* **COMPLETE THE FOLLOWING**:
1. From the opinion piece on the invasion of Afghanistan, list every distinct name it uses for a country, giving each wording once as it appears.
2. Render this sentence from the opinion piece on the invasion of Afghanistan in Spanish: "Because that's the excuse given for invading Afghanistan."
3. Pick up the opinion piece on the invasion of Afghanistan after its final sentence and keep writing it.

---------- TEXT SHOWN

Based on the hell we in the UK lived through, should we have invaded America as it had known links to the IRA? Because that's the excuse given for invading Afghanistan. It has nothing to do with the Taliban regime starting to get uppity over a pipeline propsed to run through their country, or the Taliban taking control of the poppy fields, does it? I won't for one moment pretend my western sensibilities weren't appalled at the civil rights of the everyday Afghani under the Taliban, nor will I revel in the irony of the US suffering a terror attack after their attempts to undermine and gain influence of a foreign country. The events of September 11th 2001 were horrific, I can never see any justification for the slaughter of civillians. However, I must admit if the planes had been empty and aimed purely at military targets, I would be less disgusted. Just as I would be less disgusted at the Western forces if they fought more of a ground invasion instead of throwing missles around and ignoring civilian casualties as it meant less soldiers going home in bags. Soldiers who choose to sign up to shoot and be shot at, unlike people living in their own country trying to go to work, or to the shops, who find a bomb landing on them.

--------------------
---------- DATASET

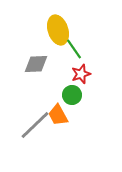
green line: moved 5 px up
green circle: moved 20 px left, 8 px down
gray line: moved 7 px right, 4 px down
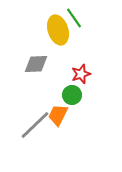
green line: moved 31 px up
orange trapezoid: rotated 55 degrees clockwise
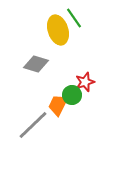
gray diamond: rotated 20 degrees clockwise
red star: moved 4 px right, 8 px down
orange trapezoid: moved 10 px up
gray line: moved 2 px left
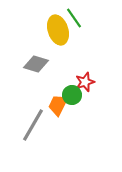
gray line: rotated 16 degrees counterclockwise
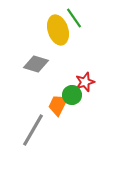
gray line: moved 5 px down
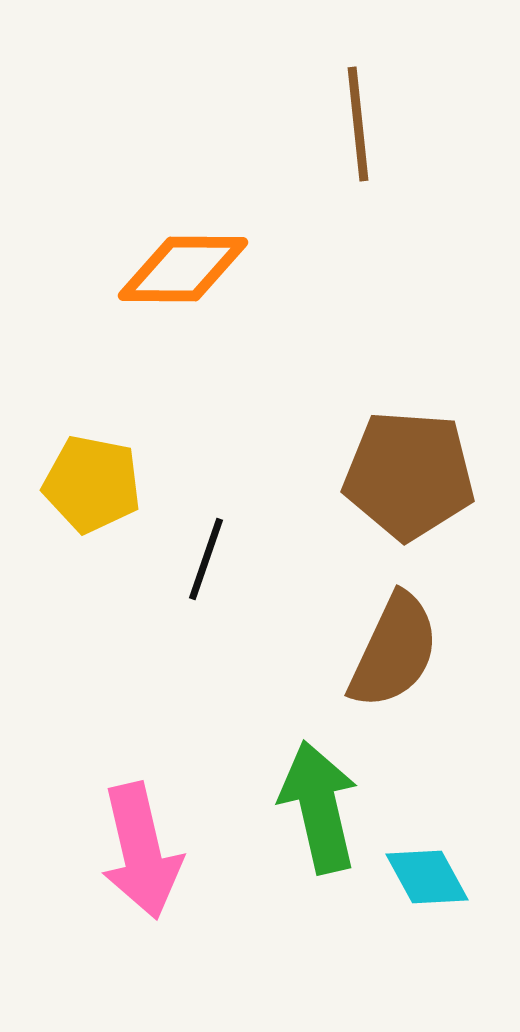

--------------------

* **TASK ANSWERS**:
1. UK, America, Afghanistan, US

2. Porque esa es la excusa que se dio para invadir Afganistán.

3.
At least with Afghanistan an argument could be made for retribution, even if the majority of the actual hijackers were Saudi (but the Saudis are best friends with certain powerful Americans, so we'll ignore that), and even if of those many seem to somehow still be alive. Iraq is a disgrace that should see those behind it infront of a Nuremberg style court. It was and is an outright war of aggression, with no legitimate excuse. Saddam might have been many things, but the excuses trotted out by both the UK and US as cause to invade are emotive and largely fabricated. In the UK, one man who tried to reveal this was ridiculed, challenged, and mysteriously ended up dead in a field. An inquest later led to the neutering of our national TV service, not for telling lies, but for letting the truth come out. The number of Iraqis left dead is reaching a level Sadam could only have dreamed of after only a few years, and the number of troops being killed or injured suggests to me this "liberation" has been highly unwelcome to say the least. The trivial side note that the main priority of the invading forces was to secure the oil fields, and the secondary issue of rebuilding the infrastructure has seen contracts awarded to those close to the allied leaders shows me the war has been a stinking corrupt filth from the moment it was concieved.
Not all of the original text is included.